▽

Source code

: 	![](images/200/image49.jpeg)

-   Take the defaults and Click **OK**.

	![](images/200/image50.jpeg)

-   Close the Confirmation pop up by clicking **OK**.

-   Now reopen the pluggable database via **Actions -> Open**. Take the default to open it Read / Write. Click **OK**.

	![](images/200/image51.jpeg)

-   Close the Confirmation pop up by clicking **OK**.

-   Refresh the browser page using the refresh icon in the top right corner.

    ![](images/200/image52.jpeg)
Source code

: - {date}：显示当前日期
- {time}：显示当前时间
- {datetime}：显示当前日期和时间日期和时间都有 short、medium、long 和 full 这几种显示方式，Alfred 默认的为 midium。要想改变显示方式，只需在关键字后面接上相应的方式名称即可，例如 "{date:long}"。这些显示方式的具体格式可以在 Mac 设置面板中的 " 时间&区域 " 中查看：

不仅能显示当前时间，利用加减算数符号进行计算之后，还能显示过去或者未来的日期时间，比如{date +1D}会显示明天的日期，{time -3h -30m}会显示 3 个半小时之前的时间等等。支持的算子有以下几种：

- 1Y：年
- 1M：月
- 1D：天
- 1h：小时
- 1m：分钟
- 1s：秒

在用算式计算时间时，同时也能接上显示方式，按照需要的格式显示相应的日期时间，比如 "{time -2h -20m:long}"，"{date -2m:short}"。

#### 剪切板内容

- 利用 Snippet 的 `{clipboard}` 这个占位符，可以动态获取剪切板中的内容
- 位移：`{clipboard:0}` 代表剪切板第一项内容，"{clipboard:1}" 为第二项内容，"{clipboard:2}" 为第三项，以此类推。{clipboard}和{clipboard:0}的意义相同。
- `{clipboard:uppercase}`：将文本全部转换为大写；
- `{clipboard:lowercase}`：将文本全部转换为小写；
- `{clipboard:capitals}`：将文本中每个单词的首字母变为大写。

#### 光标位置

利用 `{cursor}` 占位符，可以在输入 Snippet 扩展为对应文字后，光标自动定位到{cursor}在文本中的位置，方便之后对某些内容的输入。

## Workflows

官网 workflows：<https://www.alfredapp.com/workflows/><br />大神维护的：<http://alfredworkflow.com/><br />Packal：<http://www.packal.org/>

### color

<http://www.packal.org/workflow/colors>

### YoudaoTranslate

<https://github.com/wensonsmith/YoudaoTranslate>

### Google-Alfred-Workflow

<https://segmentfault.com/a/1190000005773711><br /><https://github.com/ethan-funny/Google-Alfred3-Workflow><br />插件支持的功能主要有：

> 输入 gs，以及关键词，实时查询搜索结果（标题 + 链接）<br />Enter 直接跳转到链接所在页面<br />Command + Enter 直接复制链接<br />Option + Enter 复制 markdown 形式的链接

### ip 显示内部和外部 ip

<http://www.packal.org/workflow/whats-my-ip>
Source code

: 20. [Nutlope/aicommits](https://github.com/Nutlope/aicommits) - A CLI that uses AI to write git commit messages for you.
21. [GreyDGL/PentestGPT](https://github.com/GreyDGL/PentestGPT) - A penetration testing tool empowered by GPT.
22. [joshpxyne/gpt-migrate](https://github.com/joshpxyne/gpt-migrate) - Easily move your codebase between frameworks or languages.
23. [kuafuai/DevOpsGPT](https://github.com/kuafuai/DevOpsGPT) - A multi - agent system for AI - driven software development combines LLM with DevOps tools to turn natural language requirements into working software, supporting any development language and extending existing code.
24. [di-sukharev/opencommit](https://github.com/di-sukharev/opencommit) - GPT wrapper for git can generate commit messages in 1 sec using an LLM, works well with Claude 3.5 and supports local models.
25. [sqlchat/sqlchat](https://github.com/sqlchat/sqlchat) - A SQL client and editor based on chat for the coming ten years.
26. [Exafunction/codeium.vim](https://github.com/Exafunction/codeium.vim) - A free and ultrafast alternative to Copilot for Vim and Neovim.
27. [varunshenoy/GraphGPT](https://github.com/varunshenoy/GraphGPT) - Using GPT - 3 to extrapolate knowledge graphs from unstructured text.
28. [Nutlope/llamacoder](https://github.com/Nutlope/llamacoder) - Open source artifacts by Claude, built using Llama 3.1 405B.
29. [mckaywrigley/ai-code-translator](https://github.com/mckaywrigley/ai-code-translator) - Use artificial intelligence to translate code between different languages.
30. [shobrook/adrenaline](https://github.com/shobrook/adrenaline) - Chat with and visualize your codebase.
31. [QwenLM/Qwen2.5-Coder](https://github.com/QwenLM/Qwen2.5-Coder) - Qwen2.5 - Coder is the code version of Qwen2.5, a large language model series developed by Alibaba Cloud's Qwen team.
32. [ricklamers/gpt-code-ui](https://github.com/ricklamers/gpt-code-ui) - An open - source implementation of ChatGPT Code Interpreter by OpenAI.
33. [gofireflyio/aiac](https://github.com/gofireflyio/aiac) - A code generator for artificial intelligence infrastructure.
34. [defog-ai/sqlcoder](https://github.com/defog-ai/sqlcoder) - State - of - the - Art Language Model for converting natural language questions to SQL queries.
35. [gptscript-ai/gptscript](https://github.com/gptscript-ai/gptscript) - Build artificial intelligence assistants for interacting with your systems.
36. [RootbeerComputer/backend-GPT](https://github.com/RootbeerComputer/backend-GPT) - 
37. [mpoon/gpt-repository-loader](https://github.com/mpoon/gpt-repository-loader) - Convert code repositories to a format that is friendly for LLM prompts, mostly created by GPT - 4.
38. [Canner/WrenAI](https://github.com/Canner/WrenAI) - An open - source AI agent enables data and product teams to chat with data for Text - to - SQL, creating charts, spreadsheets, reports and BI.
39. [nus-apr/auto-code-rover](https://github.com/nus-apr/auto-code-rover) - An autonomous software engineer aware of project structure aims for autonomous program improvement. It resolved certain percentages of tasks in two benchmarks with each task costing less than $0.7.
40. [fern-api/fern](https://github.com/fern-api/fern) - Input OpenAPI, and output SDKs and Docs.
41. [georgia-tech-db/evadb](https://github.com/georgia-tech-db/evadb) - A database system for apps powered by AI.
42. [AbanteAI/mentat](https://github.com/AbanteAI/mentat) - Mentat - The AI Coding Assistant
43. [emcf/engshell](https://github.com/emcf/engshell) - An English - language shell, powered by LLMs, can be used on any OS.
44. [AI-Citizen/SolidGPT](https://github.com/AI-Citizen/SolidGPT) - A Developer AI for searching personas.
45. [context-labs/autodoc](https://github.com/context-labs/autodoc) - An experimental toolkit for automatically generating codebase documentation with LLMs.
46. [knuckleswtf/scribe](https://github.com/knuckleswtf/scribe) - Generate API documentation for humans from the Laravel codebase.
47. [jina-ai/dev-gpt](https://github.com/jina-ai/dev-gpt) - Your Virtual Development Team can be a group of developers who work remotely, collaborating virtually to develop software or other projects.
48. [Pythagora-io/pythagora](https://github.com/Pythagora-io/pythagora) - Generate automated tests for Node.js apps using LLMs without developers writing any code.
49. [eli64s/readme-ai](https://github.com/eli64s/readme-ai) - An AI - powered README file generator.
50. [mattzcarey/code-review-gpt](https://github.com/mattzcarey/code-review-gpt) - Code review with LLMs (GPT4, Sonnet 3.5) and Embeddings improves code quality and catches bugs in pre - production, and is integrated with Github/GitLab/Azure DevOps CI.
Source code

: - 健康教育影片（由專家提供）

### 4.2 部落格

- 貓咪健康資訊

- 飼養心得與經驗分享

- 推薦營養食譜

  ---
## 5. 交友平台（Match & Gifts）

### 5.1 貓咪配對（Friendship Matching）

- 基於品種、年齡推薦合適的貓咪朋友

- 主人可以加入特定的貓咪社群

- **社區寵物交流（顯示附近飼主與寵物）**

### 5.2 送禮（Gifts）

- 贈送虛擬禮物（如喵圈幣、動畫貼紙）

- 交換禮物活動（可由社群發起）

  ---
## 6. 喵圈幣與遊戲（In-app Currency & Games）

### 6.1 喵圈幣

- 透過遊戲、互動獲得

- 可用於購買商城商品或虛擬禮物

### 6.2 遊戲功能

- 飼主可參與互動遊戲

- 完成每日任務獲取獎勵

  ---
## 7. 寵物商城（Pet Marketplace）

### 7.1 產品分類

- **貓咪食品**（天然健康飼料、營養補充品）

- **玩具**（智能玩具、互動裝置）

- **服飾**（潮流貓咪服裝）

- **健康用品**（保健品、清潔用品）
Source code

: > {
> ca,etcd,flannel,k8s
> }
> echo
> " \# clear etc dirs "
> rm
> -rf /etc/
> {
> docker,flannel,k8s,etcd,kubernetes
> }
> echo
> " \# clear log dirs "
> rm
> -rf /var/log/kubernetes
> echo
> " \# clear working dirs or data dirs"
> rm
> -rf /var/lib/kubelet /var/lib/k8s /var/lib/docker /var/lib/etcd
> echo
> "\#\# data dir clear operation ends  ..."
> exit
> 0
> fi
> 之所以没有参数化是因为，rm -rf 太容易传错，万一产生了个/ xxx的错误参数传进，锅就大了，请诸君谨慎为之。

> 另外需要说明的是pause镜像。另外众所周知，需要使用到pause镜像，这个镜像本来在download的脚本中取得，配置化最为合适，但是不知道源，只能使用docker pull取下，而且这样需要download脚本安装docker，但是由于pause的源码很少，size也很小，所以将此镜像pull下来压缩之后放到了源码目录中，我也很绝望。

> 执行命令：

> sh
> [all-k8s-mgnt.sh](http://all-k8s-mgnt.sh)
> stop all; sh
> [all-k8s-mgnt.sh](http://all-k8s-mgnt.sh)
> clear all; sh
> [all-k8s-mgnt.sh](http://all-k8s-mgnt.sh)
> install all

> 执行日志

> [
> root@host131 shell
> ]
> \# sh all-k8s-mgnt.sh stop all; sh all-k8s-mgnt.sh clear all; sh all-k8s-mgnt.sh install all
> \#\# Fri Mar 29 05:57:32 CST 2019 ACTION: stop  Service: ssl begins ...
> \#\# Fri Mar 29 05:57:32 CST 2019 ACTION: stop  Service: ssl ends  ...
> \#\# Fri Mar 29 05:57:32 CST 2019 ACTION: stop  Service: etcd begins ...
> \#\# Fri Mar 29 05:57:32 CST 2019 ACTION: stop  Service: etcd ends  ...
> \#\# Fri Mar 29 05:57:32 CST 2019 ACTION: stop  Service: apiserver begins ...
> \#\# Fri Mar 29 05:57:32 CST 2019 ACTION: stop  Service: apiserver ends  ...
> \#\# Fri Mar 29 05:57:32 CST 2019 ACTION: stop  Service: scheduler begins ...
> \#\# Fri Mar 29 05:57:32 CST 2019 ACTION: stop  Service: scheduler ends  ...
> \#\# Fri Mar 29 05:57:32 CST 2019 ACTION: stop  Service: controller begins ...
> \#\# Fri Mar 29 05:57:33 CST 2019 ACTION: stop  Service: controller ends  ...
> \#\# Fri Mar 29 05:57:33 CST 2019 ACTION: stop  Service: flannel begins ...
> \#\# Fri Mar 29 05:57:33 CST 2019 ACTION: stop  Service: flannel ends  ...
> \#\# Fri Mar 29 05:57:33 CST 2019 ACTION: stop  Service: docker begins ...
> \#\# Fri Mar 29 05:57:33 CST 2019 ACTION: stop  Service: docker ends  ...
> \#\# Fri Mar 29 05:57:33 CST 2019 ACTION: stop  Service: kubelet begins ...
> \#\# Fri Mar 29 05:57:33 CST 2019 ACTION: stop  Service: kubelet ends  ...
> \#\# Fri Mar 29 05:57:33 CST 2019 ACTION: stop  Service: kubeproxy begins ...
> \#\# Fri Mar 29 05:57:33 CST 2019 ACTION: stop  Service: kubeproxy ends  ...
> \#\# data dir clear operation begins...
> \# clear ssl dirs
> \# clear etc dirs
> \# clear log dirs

△

* [Task item] Reproduce exactly the line that holds "Service: scheduler ends", then every line after it, ending with the final line of the records above.

* [Solution below]
> \#\# Fri Mar 29 05:57:32 CST 2019 ACTION: stop  Service: scheduler ends  ...
> \#\# Fri Mar 29 05:57:32 CST 2019 ACTION: stop  Service: controller begins ...
> \#\# Fri Mar 29 05:57:33 CST 2019 ACTION: stop  Service: controller ends  ...
> \#\# Fri Mar 29 05:57:33 CST 2019 ACTION: stop  Service: flannel begins ...
> \#\# Fri Mar 29 05:57:33 CST 2019 ACTION: stop  Service: flannel ends  ...
> \#\# Fri Mar 29 05:57:33 CST 2019 ACTION: stop  Service: docker begins ...
> \#\# Fri Mar 29 05:57:33 CST 2019 ACTION: stop  Service: docker ends  ...
> \#\# Fri Mar 29 05:57:33 CST 2019 ACTION: stop  Service: kubelet begins ...
> \#\# Fri Mar 29 05:57:33 CST 2019 ACTION: stop  Service: kubelet ends  ...
> \#\# Fri Mar 29 05:57:33 CST 2019 ACTION: stop  Service: kubeproxy begins ...
> \#\# Fri Mar 29 05:57:33 CST 2019 ACTION: stop  Service: kubeproxy ends  ...
> \#\# data dir clear operation begins...
> \# clear ssl dirs
> \# clear etc dirs
> \# clear log dirs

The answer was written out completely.